Commercial Applications for Chat—Training and Presentations

Online chat software is often integrated into online collaboration, document-sharing tools for distance learning, training and sales presentations. For example, in online sales presentations the moderator uses PowerPoint to illustrate products or services. At some point in the presentation, the moderator signals that users can submit comments or questions. Users' comments and moderator responses appear in the bottom portion of the computer screen and the PowerPoint demonstration is in the top. (See Chapter 5 for document sharing.) Chat technology also is used for one-to-one customer service and technical support for e-commerce applications.

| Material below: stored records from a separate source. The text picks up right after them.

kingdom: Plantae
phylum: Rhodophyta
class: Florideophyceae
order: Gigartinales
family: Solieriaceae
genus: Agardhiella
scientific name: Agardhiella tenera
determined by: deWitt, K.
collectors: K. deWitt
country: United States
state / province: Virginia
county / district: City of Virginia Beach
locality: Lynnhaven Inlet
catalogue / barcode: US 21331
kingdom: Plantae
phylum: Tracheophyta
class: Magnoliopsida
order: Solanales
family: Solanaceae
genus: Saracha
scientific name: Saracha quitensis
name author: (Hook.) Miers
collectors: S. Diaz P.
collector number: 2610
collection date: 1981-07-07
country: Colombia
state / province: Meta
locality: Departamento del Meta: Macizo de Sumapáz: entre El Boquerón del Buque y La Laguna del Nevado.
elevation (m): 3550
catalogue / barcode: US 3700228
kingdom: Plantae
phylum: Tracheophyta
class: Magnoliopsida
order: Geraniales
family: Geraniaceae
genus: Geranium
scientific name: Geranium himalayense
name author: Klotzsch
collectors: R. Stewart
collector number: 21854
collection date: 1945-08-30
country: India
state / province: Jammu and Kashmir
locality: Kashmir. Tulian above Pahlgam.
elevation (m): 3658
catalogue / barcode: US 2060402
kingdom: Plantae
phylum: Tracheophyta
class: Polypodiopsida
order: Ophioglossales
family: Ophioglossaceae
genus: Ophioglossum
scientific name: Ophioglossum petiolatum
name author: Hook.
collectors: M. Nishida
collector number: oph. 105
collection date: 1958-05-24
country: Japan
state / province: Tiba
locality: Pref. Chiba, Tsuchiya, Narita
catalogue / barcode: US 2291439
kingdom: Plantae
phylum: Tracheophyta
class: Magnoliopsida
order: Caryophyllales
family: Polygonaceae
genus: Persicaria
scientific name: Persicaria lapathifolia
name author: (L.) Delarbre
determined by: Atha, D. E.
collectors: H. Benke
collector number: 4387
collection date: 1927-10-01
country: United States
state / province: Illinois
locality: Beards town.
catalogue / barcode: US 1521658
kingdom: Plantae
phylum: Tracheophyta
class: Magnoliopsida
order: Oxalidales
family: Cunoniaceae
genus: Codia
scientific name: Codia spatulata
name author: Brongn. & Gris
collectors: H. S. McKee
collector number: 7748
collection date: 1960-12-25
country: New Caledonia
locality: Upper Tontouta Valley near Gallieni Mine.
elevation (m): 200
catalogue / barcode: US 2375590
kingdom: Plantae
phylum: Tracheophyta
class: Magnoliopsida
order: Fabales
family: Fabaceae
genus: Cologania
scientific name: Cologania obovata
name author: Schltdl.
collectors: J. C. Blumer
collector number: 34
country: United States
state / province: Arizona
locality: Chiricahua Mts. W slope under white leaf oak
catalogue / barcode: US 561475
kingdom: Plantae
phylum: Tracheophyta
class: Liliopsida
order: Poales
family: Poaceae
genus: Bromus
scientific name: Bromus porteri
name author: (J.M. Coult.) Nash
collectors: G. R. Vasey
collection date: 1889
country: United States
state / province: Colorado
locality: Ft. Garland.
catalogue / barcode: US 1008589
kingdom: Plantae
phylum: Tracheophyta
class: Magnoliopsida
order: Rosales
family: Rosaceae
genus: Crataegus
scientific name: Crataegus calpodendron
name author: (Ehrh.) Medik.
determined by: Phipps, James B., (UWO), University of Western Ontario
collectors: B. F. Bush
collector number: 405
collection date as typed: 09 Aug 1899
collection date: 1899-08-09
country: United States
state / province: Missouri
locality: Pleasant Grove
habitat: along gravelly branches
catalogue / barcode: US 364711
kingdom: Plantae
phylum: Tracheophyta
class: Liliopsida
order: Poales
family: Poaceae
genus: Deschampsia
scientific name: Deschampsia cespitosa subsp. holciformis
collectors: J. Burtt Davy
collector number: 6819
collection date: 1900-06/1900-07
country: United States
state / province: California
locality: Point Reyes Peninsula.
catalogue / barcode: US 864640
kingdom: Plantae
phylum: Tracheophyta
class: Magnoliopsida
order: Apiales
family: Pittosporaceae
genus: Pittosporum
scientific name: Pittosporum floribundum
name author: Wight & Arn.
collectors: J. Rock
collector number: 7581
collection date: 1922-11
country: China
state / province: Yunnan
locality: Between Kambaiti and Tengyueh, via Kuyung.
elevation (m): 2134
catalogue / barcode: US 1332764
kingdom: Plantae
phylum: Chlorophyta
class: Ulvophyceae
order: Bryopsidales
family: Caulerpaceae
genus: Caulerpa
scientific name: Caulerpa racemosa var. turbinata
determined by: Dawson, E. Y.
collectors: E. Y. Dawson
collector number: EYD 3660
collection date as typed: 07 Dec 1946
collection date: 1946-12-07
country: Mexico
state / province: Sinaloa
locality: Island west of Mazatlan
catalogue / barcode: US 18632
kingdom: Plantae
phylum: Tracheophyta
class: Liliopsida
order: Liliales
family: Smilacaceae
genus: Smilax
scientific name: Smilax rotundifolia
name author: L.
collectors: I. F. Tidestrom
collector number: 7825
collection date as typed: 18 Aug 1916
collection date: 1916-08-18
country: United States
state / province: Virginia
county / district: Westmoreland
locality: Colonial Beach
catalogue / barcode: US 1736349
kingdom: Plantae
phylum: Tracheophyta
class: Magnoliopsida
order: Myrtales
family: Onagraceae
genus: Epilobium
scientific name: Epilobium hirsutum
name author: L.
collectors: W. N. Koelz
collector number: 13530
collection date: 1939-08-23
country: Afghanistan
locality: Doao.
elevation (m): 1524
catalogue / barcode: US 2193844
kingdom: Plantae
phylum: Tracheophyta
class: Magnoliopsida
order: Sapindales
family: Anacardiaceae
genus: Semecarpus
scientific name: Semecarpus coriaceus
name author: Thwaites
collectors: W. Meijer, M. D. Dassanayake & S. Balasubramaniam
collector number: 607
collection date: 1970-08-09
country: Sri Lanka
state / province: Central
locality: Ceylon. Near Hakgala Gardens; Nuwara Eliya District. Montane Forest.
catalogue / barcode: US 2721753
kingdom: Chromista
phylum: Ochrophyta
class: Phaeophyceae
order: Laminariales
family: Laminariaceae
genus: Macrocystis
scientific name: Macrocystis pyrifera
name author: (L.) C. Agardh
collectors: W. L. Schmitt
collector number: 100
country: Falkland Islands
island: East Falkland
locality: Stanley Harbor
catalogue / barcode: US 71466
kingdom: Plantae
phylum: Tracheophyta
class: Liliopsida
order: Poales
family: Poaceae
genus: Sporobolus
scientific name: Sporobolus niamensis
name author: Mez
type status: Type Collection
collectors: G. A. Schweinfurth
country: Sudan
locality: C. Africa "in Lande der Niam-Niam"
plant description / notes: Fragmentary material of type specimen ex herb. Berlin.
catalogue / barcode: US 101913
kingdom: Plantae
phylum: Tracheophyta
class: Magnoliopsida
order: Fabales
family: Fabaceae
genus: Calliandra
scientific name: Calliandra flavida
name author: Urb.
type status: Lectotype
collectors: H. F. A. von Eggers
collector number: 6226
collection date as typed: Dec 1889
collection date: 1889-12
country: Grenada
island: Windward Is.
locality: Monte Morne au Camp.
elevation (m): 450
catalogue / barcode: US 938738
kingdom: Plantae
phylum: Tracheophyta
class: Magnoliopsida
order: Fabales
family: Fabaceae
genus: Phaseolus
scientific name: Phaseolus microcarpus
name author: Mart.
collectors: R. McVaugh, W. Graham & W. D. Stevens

In addition, companies such as Lotus, Microsoft and Novell include instant messaging in software they sell enterprises. Enterprises that use private instant messaging install servers with the software. The server links to a Lightweight Directory Access Protocol (LDAP)–compatible or Lotus Notes list of email addresses. LDAP is a protocol that defines a standard layout for directories and a standard method of accessing them.